Finn Russell, Huw Jones and Hamish Watson all dotted down in vain for the home side, who have now suffered back-to-back Championship defeats after beating England in Round 1, and Townsend believes his side shot themselves in the foot throughout the 80 minutes.
“The pressure Ireland put on our lineout gave them a lot of ball throughout the game and stopped us getting a platform to build off,” the Scotland boss said at his post-match press conference.
“That’s the frustrating thing that we’ve not been able to build on that excellent performance against England [in Round 1] and back that up with one, if not two victories.
“We definitely wanted to move Ireland around, we just didn’t get the set-piece ball to threaten them with our plays, whether they were one or two-phase plays.
“We had to rely on getting counter-attack ball or getting ball from restarts or getting ball from turnovers, but we certainly felt that with the players we have in our squad we could move them into those wide channels.”
It was the visitors who got the first try of the game in Edinburgh, as Sexton’s cross-field kick caused bother in the Scottish defence, with the ball popping up for Henshaw to dot down with just eight minutes on the clock.

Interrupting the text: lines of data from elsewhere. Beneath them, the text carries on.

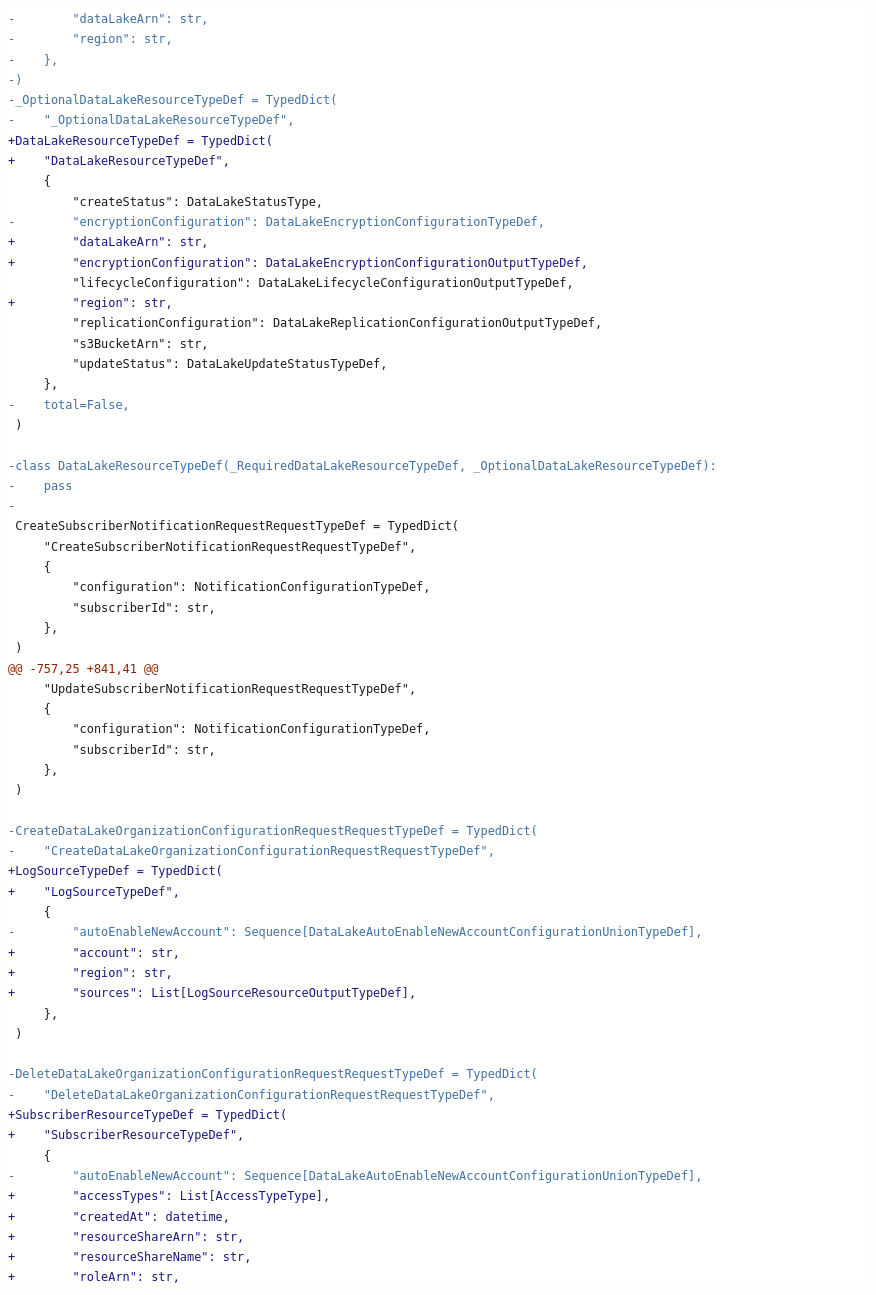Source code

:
 ```diff
-        "dataLakeArn": str,
-        "region": str,
-    },
-)
-_OptionalDataLakeResourceTypeDef = TypedDict(
-    "_OptionalDataLakeResourceTypeDef",
+DataLakeResourceTypeDef = TypedDict(
+    "DataLakeResourceTypeDef",
     {
         "createStatus": DataLakeStatusType,
-        "encryptionConfiguration": DataLakeEncryptionConfigurationTypeDef,
+        "dataLakeArn": str,
+        "encryptionConfiguration": DataLakeEncryptionConfigurationOutputTypeDef,
         "lifecycleConfiguration": DataLakeLifecycleConfigurationOutputTypeDef,
+        "region": str,
         "replicationConfiguration": DataLakeReplicationConfigurationOutputTypeDef,
         "s3BucketArn": str,
         "updateStatus": DataLakeUpdateStatusTypeDef,
     },
-    total=False,
 )
 
-class DataLakeResourceTypeDef(_RequiredDataLakeResourceTypeDef, _OptionalDataLakeResourceTypeDef):
-    pass
-
 CreateSubscriberNotificationRequestRequestTypeDef = TypedDict(
     "CreateSubscriberNotificationRequestRequestTypeDef",
     {
         "configuration": NotificationConfigurationTypeDef,
         "subscriberId": str,
     },
 )
@@ -757,25 +841,41 @@
     "UpdateSubscriberNotificationRequestRequestTypeDef",
     {
         "configuration": NotificationConfigurationTypeDef,
         "subscriberId": str,
     },
 )
 
-CreateDataLakeOrganizationConfigurationRequestRequestTypeDef = TypedDict(
-    "CreateDataLakeOrganizationConfigurationRequestRequestTypeDef",
+LogSourceTypeDef = TypedDict(
+    "LogSourceTypeDef",
     {
-        "autoEnableNewAccount": Sequence[DataLakeAutoEnableNewAccountConfigurationUnionTypeDef],
+        "account": str,
+        "region": str,
+        "sources": List[LogSourceResourceOutputTypeDef],
     },
 )
 
-DeleteDataLakeOrganizationConfigurationRequestRequestTypeDef = TypedDict(
-    "DeleteDataLakeOrganizationConfigurationRequestRequestTypeDef",
+SubscriberResourceTypeDef = TypedDict(
+    "SubscriberResourceTypeDef",
     {
-        "autoEnableNewAccount": Sequence[DataLakeAutoEnableNewAccountConfigurationUnionTypeDef],
+        "accessTypes": List[AccessTypeType],
+        "createdAt": datetime,
+        "resourceShareArn": str,
+        "resourceShareName": str,
+        "roleArn": str,
```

But just before the half-hour mark the hosts took the lead, as Stuart Hogg charged down Garry Ringrose’s kick, before hacking the ball on for Russell to collect, with the fly-half’s kick slipping through the hands of James Lowe before he managed to touch down.
Two more penalties from Sexton made it 14-10 heading into the break, before Beirne bundled over just after the break and Sexton added another three-pointer to give Farrell’s side a 14-point advantage.

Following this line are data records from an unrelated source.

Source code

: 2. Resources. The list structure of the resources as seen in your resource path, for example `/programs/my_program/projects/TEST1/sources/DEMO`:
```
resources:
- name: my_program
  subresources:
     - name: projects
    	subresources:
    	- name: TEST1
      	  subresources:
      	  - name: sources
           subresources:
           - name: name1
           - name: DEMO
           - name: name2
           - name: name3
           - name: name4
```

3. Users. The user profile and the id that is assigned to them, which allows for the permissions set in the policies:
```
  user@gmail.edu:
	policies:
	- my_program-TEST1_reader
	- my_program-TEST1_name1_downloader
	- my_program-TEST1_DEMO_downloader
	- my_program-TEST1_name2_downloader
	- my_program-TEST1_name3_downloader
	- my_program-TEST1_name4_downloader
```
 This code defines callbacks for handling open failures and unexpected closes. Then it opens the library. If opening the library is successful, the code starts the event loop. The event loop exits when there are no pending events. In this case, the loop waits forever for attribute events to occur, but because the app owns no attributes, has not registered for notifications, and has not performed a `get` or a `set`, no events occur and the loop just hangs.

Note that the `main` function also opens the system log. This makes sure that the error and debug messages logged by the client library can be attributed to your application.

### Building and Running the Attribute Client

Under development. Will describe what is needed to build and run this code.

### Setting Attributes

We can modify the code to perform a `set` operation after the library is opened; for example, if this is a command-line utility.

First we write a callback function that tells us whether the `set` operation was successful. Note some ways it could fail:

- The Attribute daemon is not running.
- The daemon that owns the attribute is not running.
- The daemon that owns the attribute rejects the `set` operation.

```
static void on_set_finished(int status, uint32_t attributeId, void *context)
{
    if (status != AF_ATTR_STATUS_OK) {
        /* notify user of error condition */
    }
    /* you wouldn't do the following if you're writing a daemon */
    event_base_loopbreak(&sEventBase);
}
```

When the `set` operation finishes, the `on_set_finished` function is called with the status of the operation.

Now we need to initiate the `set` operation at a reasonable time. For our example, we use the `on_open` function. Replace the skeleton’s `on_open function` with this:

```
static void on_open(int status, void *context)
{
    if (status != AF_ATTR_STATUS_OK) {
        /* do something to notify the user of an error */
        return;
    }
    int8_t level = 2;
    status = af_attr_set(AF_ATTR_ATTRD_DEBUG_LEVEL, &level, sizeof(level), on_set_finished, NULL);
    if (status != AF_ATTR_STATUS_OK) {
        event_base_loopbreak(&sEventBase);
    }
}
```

Jones then took matters into his own hands to close the gap on the hour mark, as he slalomed between defenders before motoring to the line, before Watson set up a grandstand finish by levelling the scores with seven minutes left on the clock.
But as he has done so often through the years, captain fantastic Sexton kept his cool from the kicking tee to secure a slender victory for the visitors, who made it back-to-back wins after overcoming Italy in Round 3.
The defeat left Townsend wondering what might have been in Edinburgh, as they still managed to score three tries despite Ireland having the lion’s share of possession.
“I thought we did improve as we went through the second half and we showed what we can do when we have ball,” added Townsend.
“We scored three tries and I think we only had two lineouts to play off, so it’s doubly frustrating.
“But we did show that when we did get ball we got right back into the game and scored tries and put pressure on Ireland, but we have to be better in all aspects.
“As much as I’m so down about the loss, and I know our players are and our supporters are too, there is still a lot to be proud of this team.”
And for captain Hogg the defeat was tough to take after seemingly rescuing the game with a remarkable second-half fightback, only for that work to be undone at the death.
But the Scottish skipper believes his teammates have the perfect opportunity to right the wrongs of the Ireland performance in Round 5, when they welcome winless Italy to Edinburgh.
“I think it’s a frustrating outcome, for large periods of that game we showed what we are about. We stood firm in defence and really challenged them and in attack when we had ball we probably lacked that clinical edge at times,” Hogg said.
“It’s difficult to take at the minute, the boys are really disappointed with the final outcome. The frustrating thing for myself and the rest of the boys is that we know we’re a lot better than that, we’re a lot better than what we showed at times.
“It’s pointless sitting here and concentrating too much on what’s happened, we’re going to have to take it on board really quickly and get back to what we do best.
“We want to be in a position where we’re comfortable and in control of everything and having the foot on the throttle from the very beginning.